Die Nummer 2 und ihre zwölf Gefährten

Von Alejandro Rigatuso, Fundador y Director de Fundación Loros


Jahre lang trug der Guacamayo Nummer 2 ein Urteil mit sich, das unumstößlich schien: Er war zu zahm, um in Freiheit zu leben. Er war so nah an Menschen aufgewachsen, so sehr an ihre Gegenwart gewöhnt, dass viele bezweifelten, ob er jemals seinen Platz zwischen den Bäumen finden würde. Doch manchmal sorgen die Tiere selbst dafür, dass wir uns irren. Am 21. März fand Alejandro Rigatuso ihn im Bereich der Ara-Volieren, nahe dem Cerro El Peligro — und was er sah, ließ keinen Raum für Zweifel: Nummer 2 flog eingebettet in einen Schwarm von etwa zwölf Guacamayos, als wäre es nie anders gewesen. Seit Monaten sind sie in Freiheit. Er ist nicht mehr der zahme Guacamayo aus den Volieren — er ist einer von zwölf, in einem Schwarm, der sich gemeinsam bewegt und gemeinsam entscheidet.
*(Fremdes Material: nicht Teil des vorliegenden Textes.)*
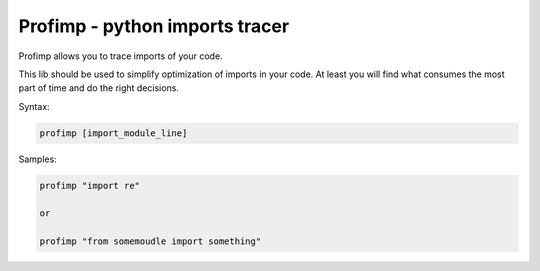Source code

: ===============================
Profimp - python imports tracer
===============================


Profimp allows you to trace imports of your code.

This lib should be used to simplify optimization of imports in your code.
At least you will find what consumes the most part of time and do the
right decisions.

Syntax:

.. code-block::

    profimp [import_module_line]

Samples:

.. code-block::

    profimp "import re"

    or

    profimp "from somemoudle import something"
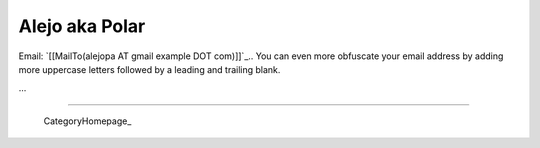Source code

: 
Alejo aka Polar
---------------

Email: `[[MailTo(alejopa AT gmail example DOT com)]]`_.. You can even more obfuscate your email address by adding more uppercase letters followed by a leading and trailing blank.

...

-------------------------

 CategoryHomepage_

.. ############################################################################


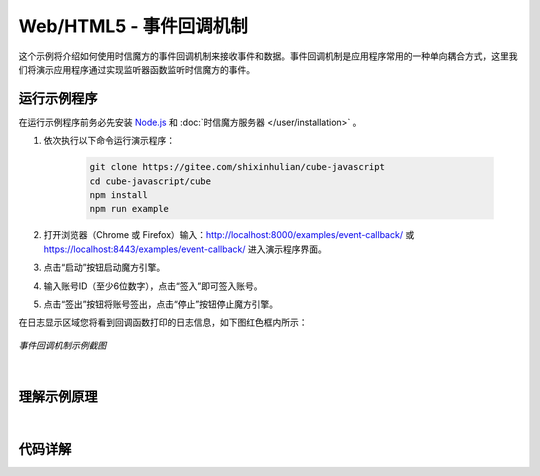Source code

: ===============================
Web/HTML5 - 事件回调机制
===============================

这个示例将介绍如何使用时信魔方的事件回调机制来接收事件和数据。事件回调机制是应用程序常用的一种单向耦合方式，这里我们将演示应用程序通过实现监听器函数监听时信魔方的事件。

运行示例程序
===============================

在运行示例程序前务必先安装 `Node.js <https://nodejs.org/zh-cn/>`__ 和 :doc:`时信魔方服务器 </user/installation>` 。

1. 依次执行以下命令运行演示程序：

    .. code-block:: shell

        git clone https://gitee.com/shixinhulian/cube-javascript
        cd cube-javascript/cube
        npm install
        npm run example

2. 打开浏览器（Chrome 或 Firefox）输入：`http://localhost:8000/examples/event-callback/ <http://localhost:8000/examples/event-callback/>`__ 或 `https://localhost:8443/examples/event-callback/ <https://localhost:8443/examples/event-callback/>`__ 进入演示程序界面。

3. 点击“启动”按钮启动魔方引擎。

4. 输入账号ID（至少6位数字），点击“签入”即可签入账号。

5. 点击“签出”按钮将账号签出，点击“停止”按钮停止魔方引擎。

在日志显示区域您将看到回调函数打印的日志信息，如下图红色框内所示：

.. figure:: /images/tutorials/web_event_callback.png
    :align: center
    :alt: 事件回调机制示例截图

    *事件回调机制示例截图*

|


理解示例原理
===============================




|


代码详解
===============================

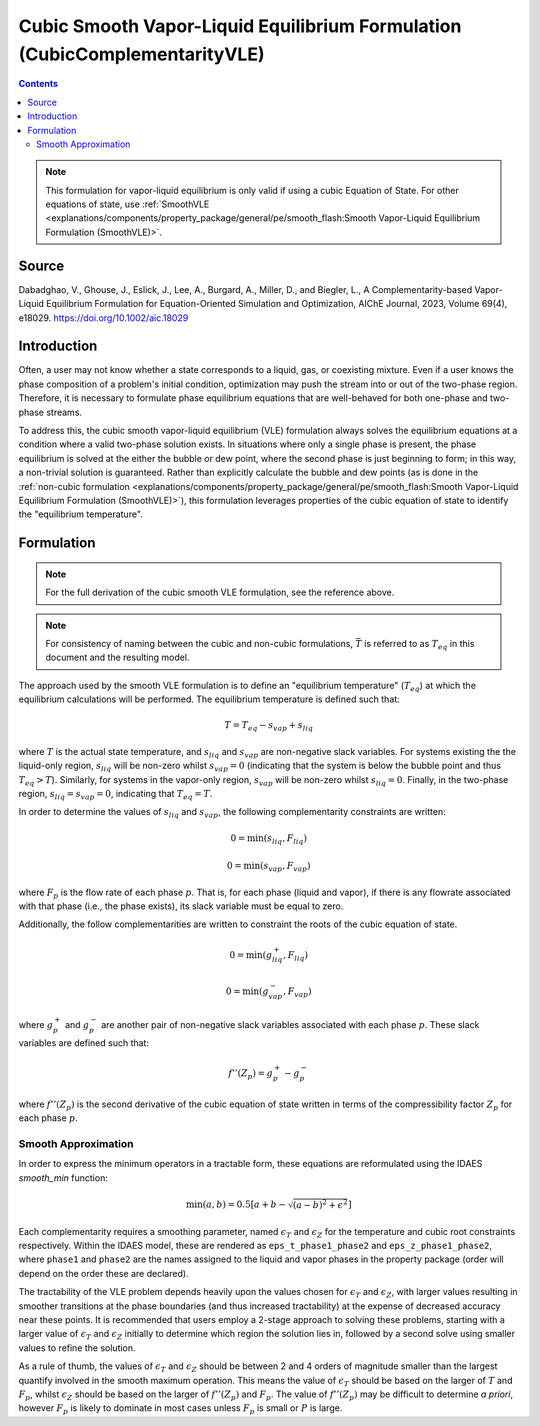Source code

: Cubic Smooth Vapor-Liquid Equilibrium Formulation (CubicComplementarityVLE)
===========================================================================

.. contents:: Contents 
    :depth: 2

.. note::
  This formulation for vapor-liquid equilibrium is only valid if using a cubic Equation of State. For other equations of state, use :ref:`SmoothVLE <explanations/components/property_package/general/pe/smooth_flash:Smooth Vapor-Liquid Equilibrium Formulation (SmoothVLE)>`.

Source
------

Dabadghao, V., Ghouse, J., Eslick, J., Lee, A., Burgard, A., Miller, D., and Biegler, L., A Complementarity-based Vapor-Liquid Equilibrium Formulation for Equation-Oriented Simulation and Optimization, AIChE Journal, 2023, Volume 69(4), e18029. https://doi.org/10.1002/aic.18029

Introduction
------------

Often, a user may not know whether a state corresponds to a liquid, gas, or coexisting mixture. Even if a user knows the phase composition of a problem's initial condition, optimization may push the stream into or out of the two-phase region. Therefore, it is necessary to formulate phase equilibrium equations that are well-behaved for both one-phase and two-phase streams.

To address this, the cubic smooth vapor-liquid equilibrium (VLE) formulation always solves the equilibrium equations at a condition where a valid two-phase solution exists. In situations where only a single phase is present, the phase equilibrium is solved at the either the bubble or dew point, where the second phase is just beginning to form; in this way, a non-trivial solution is guaranteed. Rather than explicitly calculate the bubble and dew points (as is done in the :ref:`non-cubic formulation <explanations/components/property_package/general/pe/smooth_flash:Smooth Vapor-Liquid Equilibrium Formulation (SmoothVLE)>`), this formulation leverages properties of the  cubic equation of state to identify the "equilibrium temperature".

Formulation
-----------

.. note::
  For the full derivation of the cubic smooth VLE formulation, see the reference above.

.. note::
  For consistency of naming between the cubic and non-cubic formulations, :math:`\bar{T}` is referred to as :math:`T_{eq}` in this document and the resulting model.

The approach used by the smooth VLE formulation is to define an "equilibrium temperature" (:math:`T_{eq}`) at which the equilibrium calculations will be performed. The equilibrium temperature is defined such that:

.. math:: T = T_{eq} - s_{vap} + s_{liq}

where :math:`T` is the actual state temperature, and :math:`s_{liq}` and :math:`s_{vap}` are non-negative slack variables. For systems existing the the liquid-only region, :math:`s_{liq}` will be non-zero whilst :math:`s_{vap}=0` (indicating that the system is below the bubble point and thus :math:`T_{eq}>T`). Similarly, for systems in the vapor-only region, :math:`s_{vap}` will be non-zero whilst :math:`s_{liq}=0`. Finally, in the two-phase region, :math:`s_{liq}=s_{vap}=0`, indicating that :math:`T_{eq}=T`.

In order to determine the values of :math:`s_{liq}` and :math:`s_{vap}`, the following complementarity constraints are written:

.. math:: 0 = \min(s_{liq}, F_{liq})
.. math:: 0 = \min(s_{vap}, F_{vap})

where :math:`F_{p}` is the flow rate of each phase :math:`p`. That is, for each phase (liquid and vapor), if there is any flowrate associated with that phase (i.e., the phase exists), its slack variable must be equal to zero.

Additionally, the follow complementarities are written to constraint the roots of the cubic equation of state.

.. math:: 0 = \min(g^{+}_{liq}, F_{liq})
.. math:: 0 = \min(g^{-}_{vap}, F_{vap})

where :math:`g^{+}_p` and :math:`g^{-}_p` are another pair of non-negative slack variables associated with each phase :math:`p`. These slack variables are defined such that:

.. math:: f''(Z_p) = g^{+}_{p} - g^{-}_{p}

where :math:`f''(Z_p)` is the second derivative of the cubic equation of state written in terms of the compressibility factor :math:`Z_p` for each phase :math:`p`.

Smooth Approximation
''''''''''''''''''''

In order to express the minimum operators in a tractable form, these equations are reformulated using the IDAES `smooth_min` function:

.. math:: \min(a, b) =  0.5{\left[a + b - \sqrt{(a-b)^2 + \epsilon^2}\right]}

Each complementarity requires a smoothing parameter, named :math:`\epsilon_T` and :math:`\epsilon_Z` for the temperature and cubic root constraints respectively. Within the IDAES model, these are rendered as ``eps_t_phase1_phase2`` and ``eps_z_phase1_phase2``, where ``phase1`` and ``phase2`` are the names assigned to the liquid and vapor phases in the property package (order will depend on the order these are declared).

The tractability of the VLE problem depends heavily upon the values chosen for :math:`\epsilon_T` and :math:`\epsilon_Z`, with larger values resulting in smoother transitions at the phase boundaries (and thus increased tractability) at the expense of decreased accuracy near these points. It is recommended that users employ a 2-stage approach to solving these problems, starting with a larger value of :math:`\epsilon_T` and :math:`\epsilon_Z` initially to determine which region the solution lies in, followed by a second solve using smaller values to refine the solution.

As a rule of thumb, the values of :math:`\epsilon_T` and :math:`\epsilon_Z` should be between 2 and 4 orders of magnitude smaller than the largest quantify involved in the smooth maximum operation. This means the value of :math:`\epsilon_T` should be based on the larger of :math:`T` and :math:`F_p`, whilst :math:`\epsilon_Z` should be based on the larger of :math:`f''(Z_p)` and :math:`F_p`. The value of :math:`f''(Z_p)` may be difficult to determine *a priori*, however :math:`F_p` is likely to dominate in most cases unless :math:`F_p` is small or :math:`P` is large.

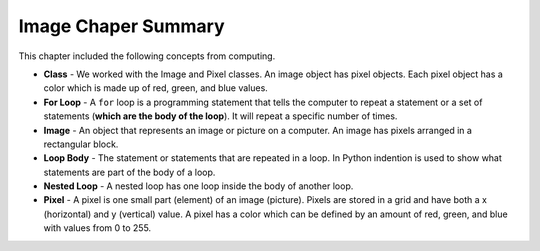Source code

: ..  Copyright (C)  Mark Guzdial, Barbara Ericson, Briana Morrison
    Permission is granted to copy, distribute and/or modify this document
    under the terms of the GNU Free Documentation License, Version 1.3 or
    any later version published by the Free Software Foundation; with
    Invariant Sections being Forward, Prefaces, and Contributor List,
    no Front-Cover Texts, and no Back-Cover Texts.  A copy of the license
    is included in the section entitled "GNU Free Documentation License".

Image Chaper Summary
============================

This chapter included the following concepts from computing.

..	index::
    single: loop body
    single: for loop
	single: pixel
	single: nested loop

- **Class** - We worked with the Image and Pixel classes.  An image object has pixel objects.  Each pixel object has a color which is made up of red, green, and blue values.
- **For Loop** - A ``for`` loop is a programming statement that tells the computer to repeat a statement or a set of statements (**which are the body of the loop**). It will repeat a specific number of times.
- **Image** - An object that represents an image or picture on a computer.  An image has pixels arranged in a rectangular block.
- **Loop Body** - The statement or statements that are repeated in a loop.  In Python indention is used to show what statements are part of the body of a loop.
- **Nested Loop** - A nested loop has one loop inside the body of another loop.
- **Pixel** - A pixel is one small part (element) of an image (picture).  Pixels are stored in a grid and have both a x (horizontal) and y (vertical) value.  A pixel has a color which can be defined by an amount of red, green, and blue with values from 0 to 255.
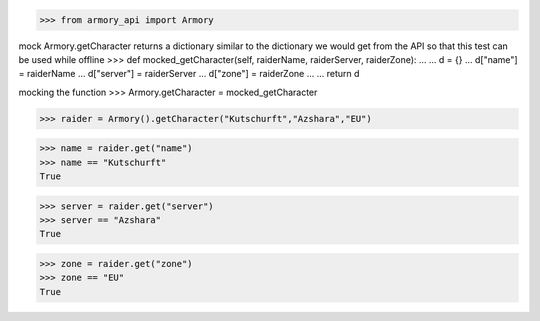 >>> from armory_api import Armory

mock Armory.getCharacter
returns a dictionary similar to the dictionary we would get from the API
so that this test can be used while offline
>>> def mocked_getCharacter(self, raiderName, raiderServer, raiderZone):
...
...    d = {}
...    d["name"] = raiderName
...    d["server"] = raiderServer
...    d["zone"] = raiderZone
...
...    return d

mocking the function
>>> Armory.getCharacter = mocked_getCharacter

>>> raider = Armory().getCharacter("Kutschurft","Azshara","EU")

>>> name = raider.get("name")
>>> name == "Kutschurft"
True

>>> server = raider.get("server")
>>> server == "Azshara"
True

>>> zone = raider.get("zone")
>>> zone == "EU"
True
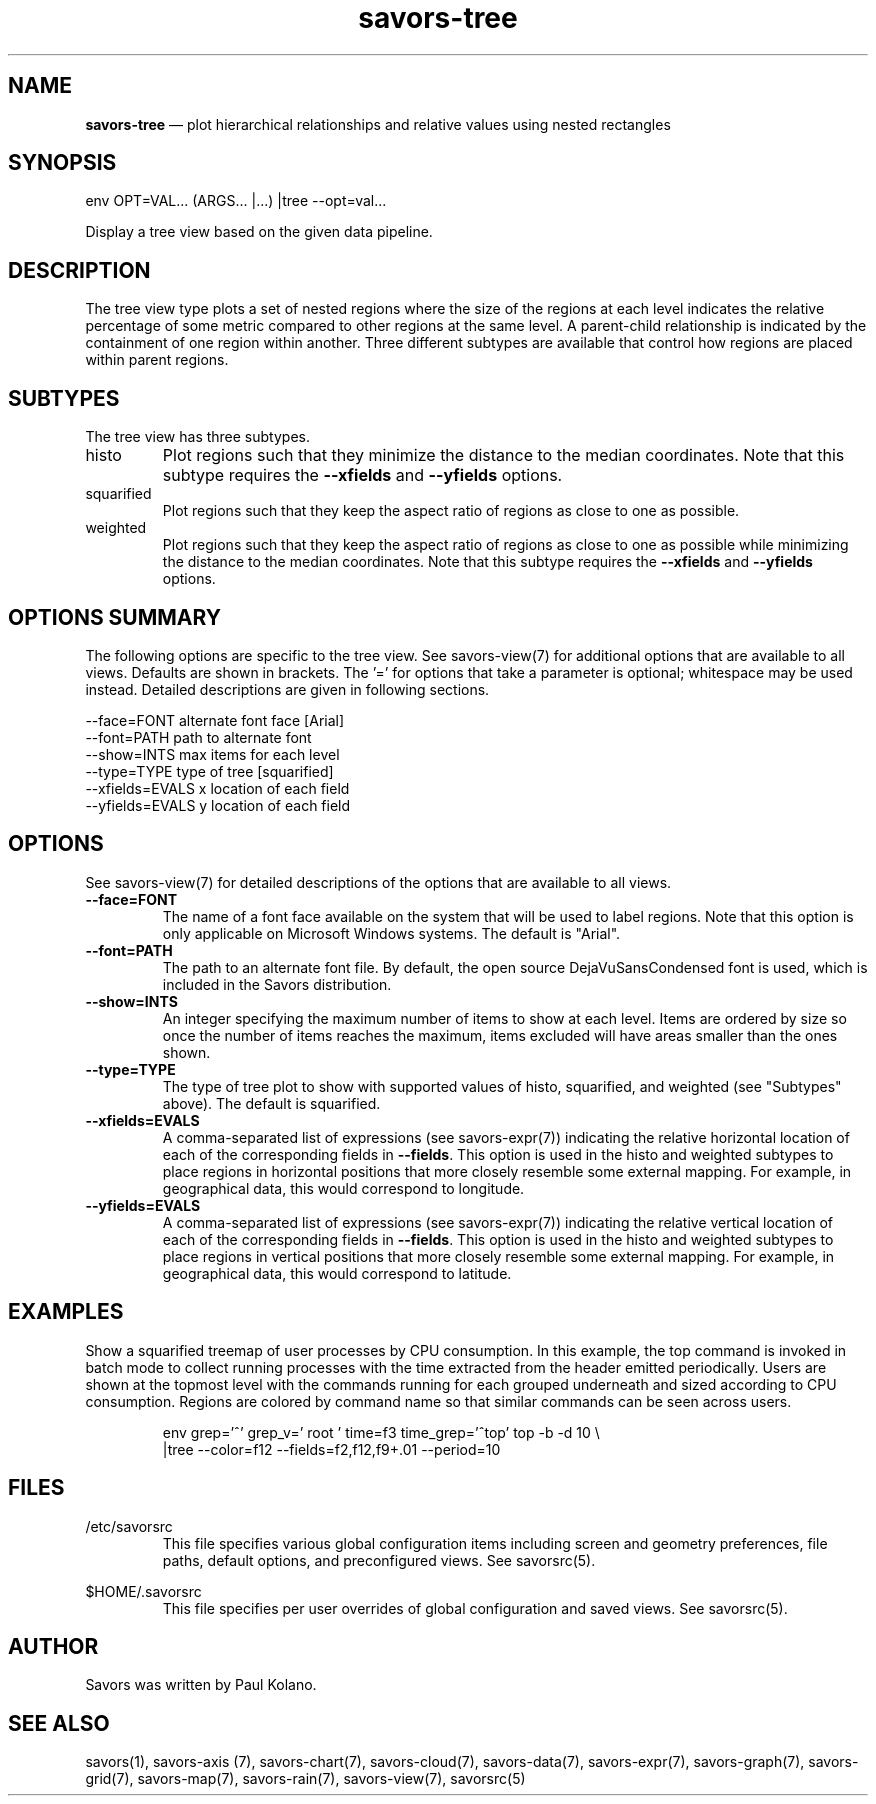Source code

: .TH "savors-tree" "7" "18 May 2021" "" ""
./"################################################################
.SH "NAME"
./"################################################################
\fBsavors-tree\fP \(em plot hierarchical relationships and relative
values using nested rectangles
./"################################################################
.SH "SYNOPSIS"
./"################################################################
.nf
env OPT=VAL... (ARGS... |...) |tree --opt=val...
.fi
.PP
Display a tree view based on the given data pipeline.
./"################################################################
.SH "DESCRIPTION"
./"################################################################
The tree view type plots a set of nested regions where the size of the
regions at each level indicates the relative percentage of some metric
compared to other regions at the same level.  A parent-child
relationship is indicated by the containment of one region within
another.  Three different subtypes are available that control how
regions are placed within parent regions.
./"################################################################
.SH "SUBTYPES"
./"################################################################
The tree view has three subtypes.
.IP histo
Plot regions such that they minimize the distance to the median
coordinates.  Note that this subtype requires the \fB\-\-xfields\fP
and \fB\-\-yfields\fP options.
.IP squarified
Plot regions such that they keep the aspect ratio of regions as close to
one as possible.
.IP weighted
Plot regions such that they keep the aspect ratio of regions as close
to one as possible while minimizing the distance to the median
coordinates.  Note that this subtype requires the \fB\-\-xfields\fP
and \fB\-\-yfields\fP options.
./"################################################################
.SH "OPTIONS SUMMARY"
./"################################################################
The following options are specific to the tree view.  See savors-view(7)
for additional options that are available to all views.  Defaults are
shown in brackets.  The \(cq\&=\(cq\& for options that take a parameter
is optional; whitespace may be used instead.  Detailed descriptions are
given in following sections.
.PP
.nf
\-\-face=FONT       alternate font face [Arial]
\-\-font=PATH       path to alternate font
\-\-show=INTS       max items for each level
\-\-type=TYPE       type of tree [squarified]
\-\-xfields=EVALS   x location of each field
\-\-yfields=EVALS   y location of each field
.fi
./"################################################################
.SH "OPTIONS"
./"################################################################
See savors-view(7) for detailed descriptions of the options that
are available to all views.
.IP "\fB\-\-face=FONT\fP"
The name of a font face available on the system that will be used to
label regions.  Note that this option is only applicable on Microsoft
Windows systems.  The default is "Arial".
.IP "\fB\-\-font=PATH\fP"
The path to an alternate font file.  By default, the open source
DejaVuSansCondensed font is used, which is included in the Savors
distribution.
.IP "\fB\-\-show=INTS\fP"
An integer specifying the maximum number of items to show at each level.
Items are ordered by size so once the number of items reaches the
maximum, items excluded will have areas smaller than the ones shown.
.IP "\fB\-\-type=TYPE\fP"
The type of tree plot to show with supported values of histo,
squarified, and weighted (see "Subtypes" above).  The default is
squarified.
.IP "\fB\-\-xfields=EVALS\fP"
A comma-separated list of expressions (see savors-expr(7)) indicating
the relative horizontal location of each of the corresponding fields in
\fB\-\-fields\fP.  This option is used in the histo and weighted
subtypes to place regions in horizontal positions that more closely
resemble some external mapping.  For example, in geographical data,
this would correspond to longitude.
.IP "\fB\-\-yfields=EVALS\fP"
A comma-separated list of expressions (see savors-expr(7)) indicating
the relative vertical location of each of the corresponding fields in
\fB\-\-fields\fP.  This option is used in the histo and weighted
subtypes to place regions in vertical positions that more closely
resemble some external mapping.  For example, in geographical data,
this would correspond to latitude.
./"################################################################
.SH "EXAMPLES"
./"################################################################
Show a squarified treemap of user processes by CPU consumption.  In
this example, the top command is invoked in batch mode to collect
running processes with the time extracted from the header emitted
periodically.  Users are shown at the topmost level with the commands
running for each grouped underneath and sized according to CPU
consumption.  Regions are colored by command name so that similar
commands can be seen across users.
.PP
.RS
.nf
env grep='^\s*\d' grep_v=' root ' time=f3 time_grep='^top' top -b -d 10 \\
    |tree --color=f12 --fields=f2,f12,f9+.01 --period=10
.fi
.RE
./"################################################################
.SH "FILES"
./"################################################################
/etc/savorsrc
.RS
This file specifies various global configuration items including
screen and geometry preferences, file paths, default options, and
preconfigured views.  See savorsrc(5).
.RE
.PP
$HOME/.savorsrc
.RS
This file specifies per user overrides of global configuration and
saved views.  See savorsrc(5).
.RE
./"################################################################
.SH "AUTHOR"
./"################################################################
Savors was written by Paul Kolano.
./"################################################################
.SH "SEE ALSO"
./"################################################################
savors(1), savors-axis (7), savors-chart(7), savors-cloud(7),
savors-data(7), savors-expr(7), savors-graph(7), savors-grid(7),
savors-map(7), savors-rain(7), savors-view(7), savorsrc(5)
Manchmal ist Zahmheit kein Urteil, sondern schlicht der Ausgangspunkt.

Über den Autor

Alejandro Rigatuso · Fundador y Director de Fundación Loros

Alejandro Rigatuso kam zur Fundación Loros nach Jahren als Vizepräsident für Growth Marketing bei Toptal und brachte einen unkonventionellen Blick mit: Er erkennt am Zustand eines Tieres an den Augen, „hell und weit geöffnet". Lorenzo, der erste freigelassene Papagei, mehrmals wieder eingefangen und immer wieder in die Freiheit entlassen, hat ihn für immer geprägt. Bei Sonnenuntergang, gegen halb sechs, findet man ihn am Mirador de las Ciénagas oder am Cerro El Peligro, wo er sich Beobachtungstürme vorstellt und Hunderte einheimischer Papageien, die über ein Schutzgebiet fliegen, das eine ganze Gemeinschaft als ihr Eigenes empfindet.